In September 2018, an announcement requesting an 8 additional linear motor trainsets was made. CRRC Changchun won the bid in November of the same year. In 2021, the first train was delivered. The new trains have a blue livery was delivered, equipped with wider seats and mobile phone charging sockets.

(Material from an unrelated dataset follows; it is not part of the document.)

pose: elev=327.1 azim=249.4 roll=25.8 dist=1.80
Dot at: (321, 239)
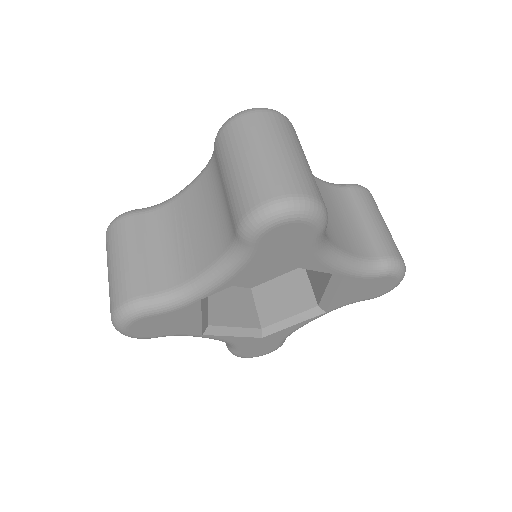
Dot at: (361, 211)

| Model | Image | Manufacturer | Year built | Amount in service | Fleet numbers | Depot |
|---|---|---|---|---|---|---|
| QKZ5 |  | CRRC Changchun Railway Vehicles Bombardier Transportation | 2007 | 10 (2007) | L1 101–L1 110 (2007) | Tianzhu |
| CCD3004 |  | CRRC Changchun Railway Vehicles | 2021 | 5 (2022) | L1 111–L1 115 (2021) | Tianzhu |

== Future development ==
===Infill station===
Reserved space for an infill station at , where the Capital Airport Express intersects with Line 14, is also part of long-term plans.

===Others===
In the short term, there is little scope to increase the Capital Airport Express's capacity. The 4-car train sets used on the line have significantly lower capacity than those on other Beijing Subway lines, which operate 6-car or 8-car train sets. Also, the Capital Airport Express track design requires trains from Terminal 3 to first travel to Terminal 2 before returning to the city. If trains were able to return directly from Terminal 3 to the city the capacity on the route could be increased.